Question

A rectangular coil of length $0.12m$ and width $0.1m$ having 50 turns of wire is suspended vertically in a uniform magnetic field of strength $0.2\text{ Weber/}{{\text{m}}^{2}}$. The coil carries a current of $2A$. If the plane of the coil is inclined at an angle of ${{30}^{0}}$ with the direction of the field, the torque required to keep the coil in stable equilibrium will be
(A). $0.12Nm$
(B). $0.15Nm$
(C). $0.20Nm$
(D). $0.24Nm$

Answer 1

Hint: This problem can be solved making use of the fact that when a current carrying coil is placed in a magnetic field, it experiences a torque by the magnetic field. This torque tries to rotate the coil such that the magnetic field becomes perpendicular to the plane of the coil. By using this concept, we can find out the torque exerted by the magnetic field on the coil and hence, the magnitude of the torque that is required to keep it in static equilibrium.

Formula used:
The magnitude of the torque $\left( \tau \right)$ experienced by a coil of $N$ turns when it is carrying a current $I$ and has a cross sectional area $A$ and it is kept in a magnetic field $B$ is given by
$\tau =NAIB\sin \theta $
Here$\theta $ is the angle made by the perpendicular to the plane with the magnetic field direction.
This torque has a direction such that it tries to make the plane of the coil perpendicular to the magnetic field.

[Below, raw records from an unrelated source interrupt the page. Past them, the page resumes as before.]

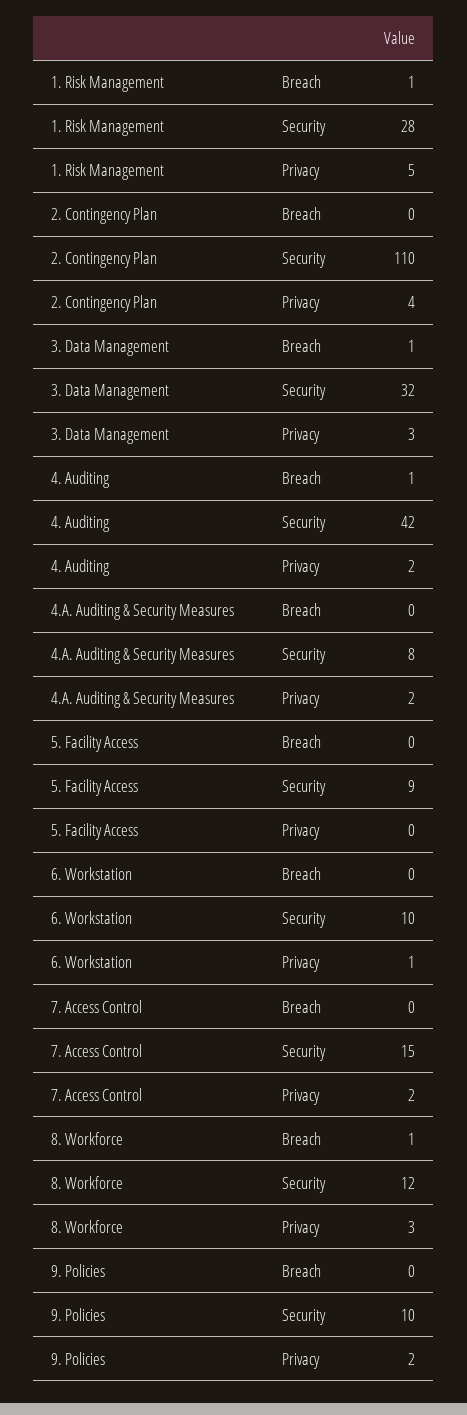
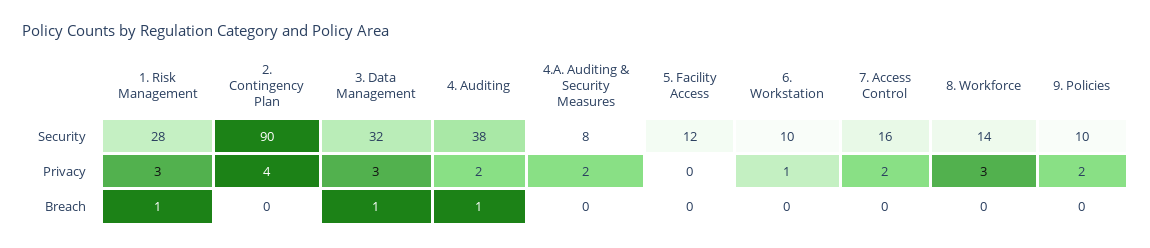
1. Risk Management, Privacy: 5 -> 3
2. Contingency Plan, Security: 110 -> 90
4. Auditing, Security: 42 -> 38
5. Facility Access, Security: 9 -> 12
7. Access Control, Security: 15 -> 16
8. Workforce, Breach: 1 -> 0
8. Workforce, Security: 12 -> 14

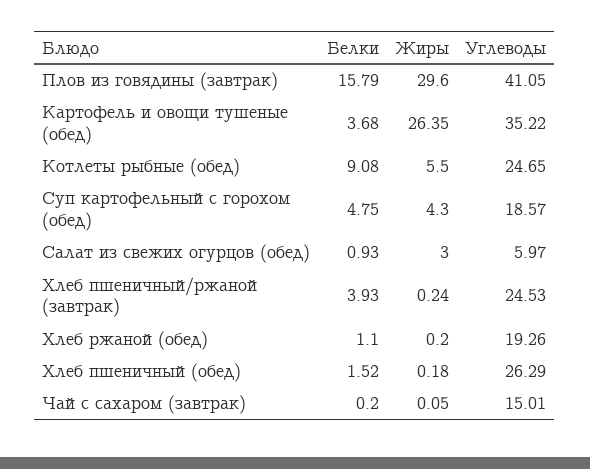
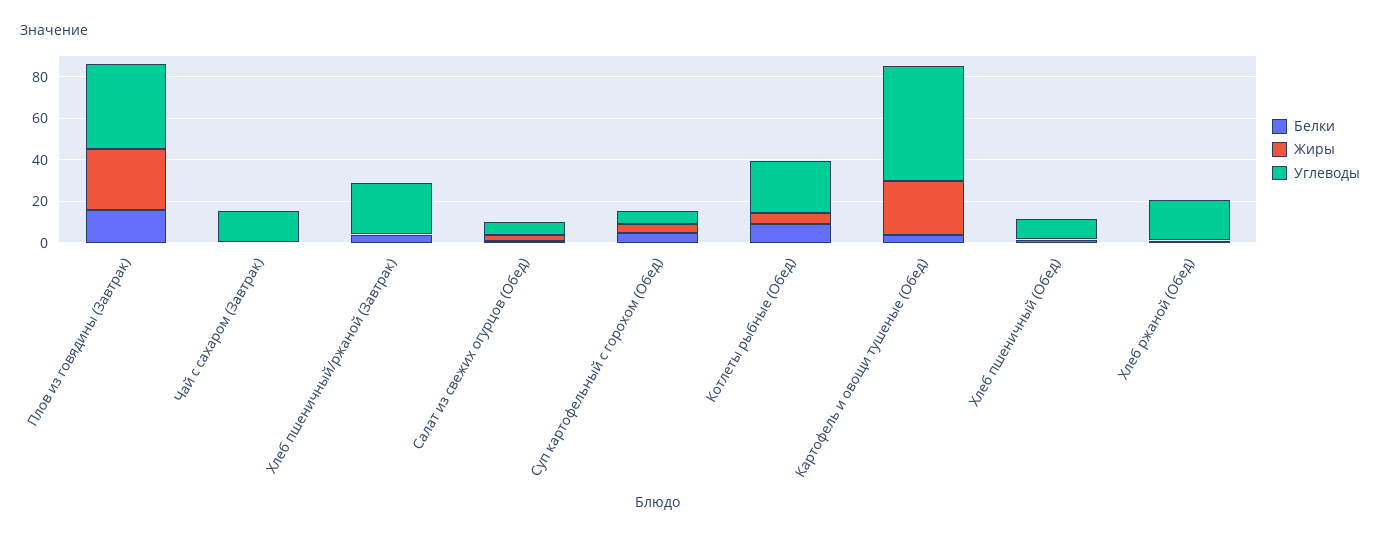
Углеводы, Картофель и овощи тушеные (обед): 35.22 -> 55
Углеводы, Суп картофельный с горохом (обед): 18.57 -> 5
Углеводы, Хлеб пшеничный (обед): 26.29 -> 10

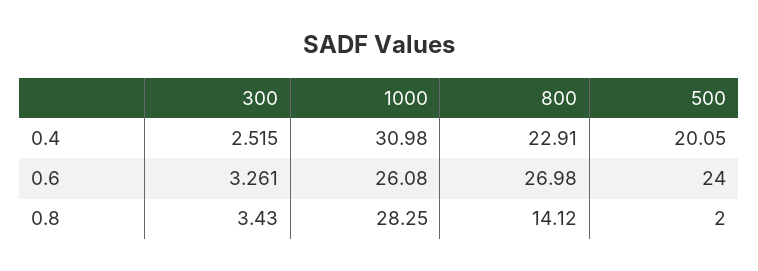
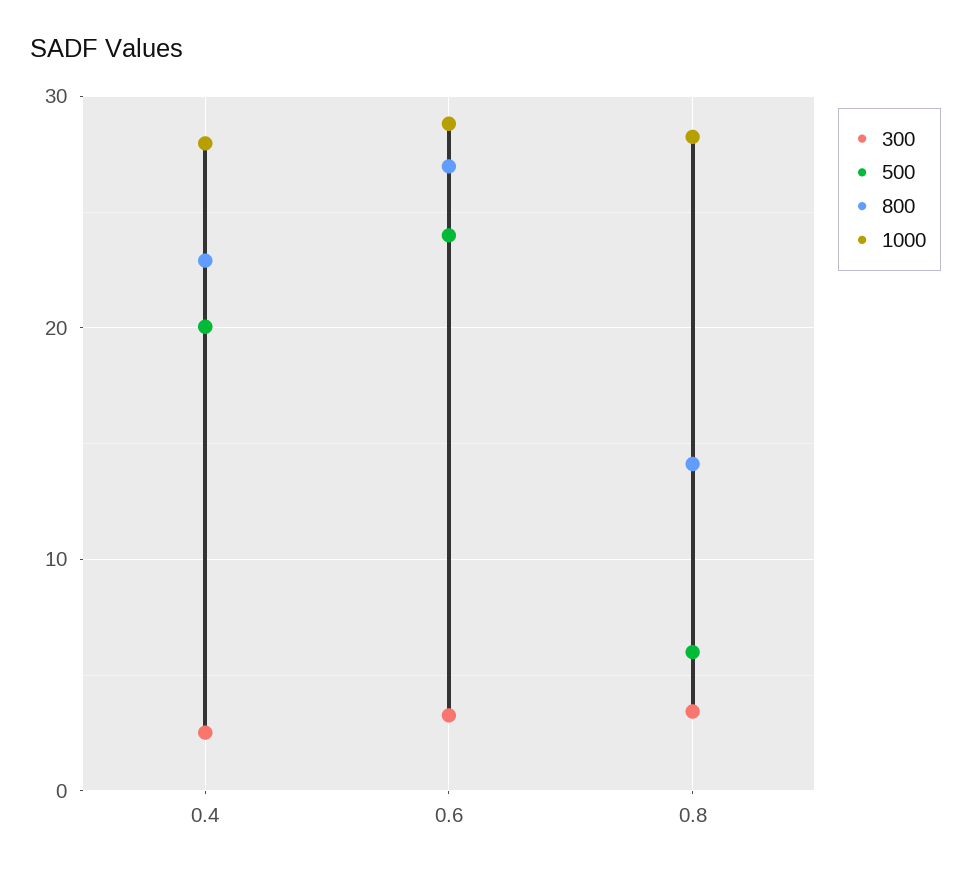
1000, 0.4: 30.98 -> 28
1000, 0.6: 26.08 -> 29
500, 0.8: 2 -> 6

Complete step by step answer:
Whenever a current carrying coil is placed in a magnetic field, it experiences a torque that tries to make the plane of the coil perpendicular to the direction of the magnetic field.The same magnitude of opposing torque will have to be applied to keep the coil in stable equilibrium.
The magnitude of torque $\left( \tau \right)$ experienced by a coil of $N$ turns carrying a current $I$ and having cross sectional area $A$ when kept in a magnetic field $B$ is given by
$\tau =NAIB\sin \theta $ --(1)
Where $\theta $ is the angle made by the perpendicular to the plane with the direction of the magnetic field.
This torque has a direction such that it tries to make the plane of the coil perpendicular to the magnetic field.

Let us now analyze the question.
Number of turns of the coil $N=50$.
Length of the coil $=0.12m$
Breadth of the coil $=0.1m$
Therefore, cross sectional area of the rectangular coil $A=\text{length}\times \text{width = }0.12\times 0.1=0.012{{m}^{2}}$
Current in the coil $I=2A$
Strength of magnetic field $B=0.2Wb/{{m}^{2}}$
Since the plane of the coil is inclined at an angle of ${{30}^{0}}$ with the field, the perpendicular to the plane will be inclined at ${{90}^{0}}-{{30}^{0}}={{60}^{0}}$ with the field.
Hence, $\theta ={{60}^{0}}$.
Using (1), the torque $\left( \tau \right)$ experienced by the coil will be
$\tau =50\times 0.012\times 2\times 0.2\times \sin {{60}^{0}}=0.12\times 2\times \dfrac{\sqrt{3}}{2}\approx 0.20Nm$ $\left( \sin {{60}^{0}}=\dfrac{\sqrt{3}}{2} \right)$
Therefore, the magnitude of torque exerted by the magnetic field on the coil (and the magnitude of the torque required to keep it in equilibrium) is $0.20Nm$ . Hence, the correct answer is C) $0.20Nm$.

Note: Students must take care while determining the value of $\theta $. It is the angle made by the perpendicular to the plane and the magnetic field. In many questions like this, the angle is explicitly not given and the angle between the plane and the magnetic field is instead given. In such situations, one must proceed to find the angle as done above. The wrong value of $\theta $ will lead to a completely wrong answer and a huge waste of time especially in competitive exams.